WHAT YOU NEED TO DO
Reproduce all the entries precisely.

[Saved entries]
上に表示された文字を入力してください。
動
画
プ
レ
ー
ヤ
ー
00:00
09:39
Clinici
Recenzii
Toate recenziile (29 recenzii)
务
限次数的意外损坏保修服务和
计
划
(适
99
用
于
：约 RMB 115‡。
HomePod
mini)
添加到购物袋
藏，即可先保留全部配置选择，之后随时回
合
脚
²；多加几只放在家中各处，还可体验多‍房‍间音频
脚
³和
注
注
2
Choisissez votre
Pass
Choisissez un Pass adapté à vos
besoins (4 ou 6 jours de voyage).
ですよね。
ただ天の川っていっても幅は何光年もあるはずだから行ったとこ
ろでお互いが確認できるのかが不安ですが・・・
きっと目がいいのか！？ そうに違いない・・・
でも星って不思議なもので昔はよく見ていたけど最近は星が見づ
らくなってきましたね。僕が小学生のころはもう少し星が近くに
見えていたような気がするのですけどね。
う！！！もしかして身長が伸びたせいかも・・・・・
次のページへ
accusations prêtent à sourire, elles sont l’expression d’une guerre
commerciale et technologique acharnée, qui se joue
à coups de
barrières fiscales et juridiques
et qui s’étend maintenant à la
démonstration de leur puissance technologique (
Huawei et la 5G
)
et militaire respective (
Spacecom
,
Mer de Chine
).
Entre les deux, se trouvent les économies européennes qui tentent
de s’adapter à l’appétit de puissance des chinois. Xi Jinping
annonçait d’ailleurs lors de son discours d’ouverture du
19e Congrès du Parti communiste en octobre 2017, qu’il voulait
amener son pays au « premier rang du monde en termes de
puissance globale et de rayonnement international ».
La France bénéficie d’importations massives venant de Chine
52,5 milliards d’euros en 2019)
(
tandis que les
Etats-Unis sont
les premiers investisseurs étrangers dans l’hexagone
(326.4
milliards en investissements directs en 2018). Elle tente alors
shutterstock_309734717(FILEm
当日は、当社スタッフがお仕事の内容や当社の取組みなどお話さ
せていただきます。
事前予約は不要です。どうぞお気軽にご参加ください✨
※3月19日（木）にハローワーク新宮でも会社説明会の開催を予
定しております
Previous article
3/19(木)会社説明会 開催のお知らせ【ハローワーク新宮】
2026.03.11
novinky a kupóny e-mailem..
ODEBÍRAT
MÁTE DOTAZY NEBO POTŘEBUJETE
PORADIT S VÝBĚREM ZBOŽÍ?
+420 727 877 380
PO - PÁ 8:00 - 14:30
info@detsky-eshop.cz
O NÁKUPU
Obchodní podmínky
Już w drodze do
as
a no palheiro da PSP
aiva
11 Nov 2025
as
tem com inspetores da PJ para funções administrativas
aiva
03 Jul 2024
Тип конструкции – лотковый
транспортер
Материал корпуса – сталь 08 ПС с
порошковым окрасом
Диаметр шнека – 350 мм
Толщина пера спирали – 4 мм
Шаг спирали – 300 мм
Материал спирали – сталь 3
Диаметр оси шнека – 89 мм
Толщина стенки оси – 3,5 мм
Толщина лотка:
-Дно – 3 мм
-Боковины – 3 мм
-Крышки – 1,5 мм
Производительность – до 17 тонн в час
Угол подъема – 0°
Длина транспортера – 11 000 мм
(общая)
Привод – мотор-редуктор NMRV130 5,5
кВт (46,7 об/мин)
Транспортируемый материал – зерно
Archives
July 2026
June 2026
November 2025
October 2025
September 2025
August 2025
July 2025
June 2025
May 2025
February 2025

REPLY TO THE TASK
上に表示された文字を入力してください。
動
画
プ
レ
ー
ヤ
ー
00:00
09:39
Clinici
Recenzii
Toate recenziile (29 recenzii)
务
限次数的意外损坏保修服务和
计
划
(适
99
用
于
：约 RMB 115‡。
HomePod
mini)
添加到购物袋
藏，即可先保留全部配置选择，之后随时回
合
脚
²；多加几只放在家中各处，还可体验多‍房‍间音频
脚
³和
注
注
2
Choisissez votre
Pass
Choisissez un Pass adapté à vos
besoins (4 ou 6 jours de voyage).
ですよね。
ただ天の川っていっても幅は何光年もあるはずだから行ったとこ
ろでお互いが確認できるのかが不安ですが・・・
きっと目がいいのか！？ そうに違いない・・・
でも星って不思議なもので昔はよく見ていたけど最近は星が見づ
らくなってきましたね。僕が小学生のころはもう少し星が近くに
見えていたような気がするのですけどね。
う！！！もしかして身長が伸びたせいかも・・・・・
次のページへ
accusations prêtent à sourire, elles sont l’expression d’une guerre
commerciale et technologique acharnée, qui se joue
à coups de
barrières fiscales et juridiques
et qui s’étend maintenant à la
démonstration de leur puissance technologique (
Huawei et la 5G
)
et militaire respective (
Spacecom
,
Mer de Chine
).
Entre les deux, se trouvent les économies européennes qui tentent
de s’adapter à l’appétit de puissance des chinois. Xi Jinping
annonçait d’ailleurs lors de son discours d’ouverture du
19e Congrès du Parti communiste en octobre 2017, qu’il voulait
amener son pays au « premier rang du monde en termes de
puissance globale et de rayonnement international ».
La France bénéficie d’importations massives venant de Chine
52,5 milliards d’euros en 2019)
(
tandis que les
Etats-Unis sont
les premiers investisseurs étrangers dans l’hexagone
(326.4
milliards en investissements directs en 2018). Elle tente alors
shutterstock_309734717(FILEm
当日は、当社スタッフがお仕事の内容や当社の取組みなどお話さ
せていただきます。
事前予約は不要です。どうぞお気軽にご参加ください✨
※3月19日（木）にハローワーク新宮でも会社説明会の開催を予
定しております
Previous article
3/19(木)会社説明会 開催のお知らせ【ハローワーク新宮】
2026.03.11
novinky a kupóny e-mailem..
ODEBÍRAT
MÁTE DOTAZY NEBO POTŘEBUJETE
PORADIT S VÝBĚREM ZBOŽÍ?
+420 727 877 380
PO - PÁ 8:00 - 14:30
info@detsky-eshop.cz
O NÁKUPU
Obchodní podmínky
Już w drodze do
as
a no palheiro da PSP
aiva
11 Nov 2025
as
tem com inspetores da PJ para funções administrativas
aiva
03 Jul 2024
Тип конструкции – лотковый
транспортер
Материал корпуса – сталь 08 ПС с
порошковым окрасом
Диаметр шнека – 350 мм
Толщина пера спирали – 4 мм
Шаг спирали – 300 мм
Материал спирали – сталь 3
Диаметр оси шнека – 89 мм
Толщина стенки оси – 3,5 мм
Толщина лотка:
-Дно – 3 мм
-Боковины – 3 мм
-Крышки – 1,5 мм
Производительность – до 17 тонн в час
Угол подъема – 0°
Длина транспортера – 11 000 мм
(общая)
Привод – мотор-редуктор NMRV130 5,5
кВт (46,7 об/мин)
Транспортируемый материал – зерно
Archives
July 2026
June 2026
November 2025
October 2025
September 2025
August 2025
July 2025
June 2025
May 2025
February 2025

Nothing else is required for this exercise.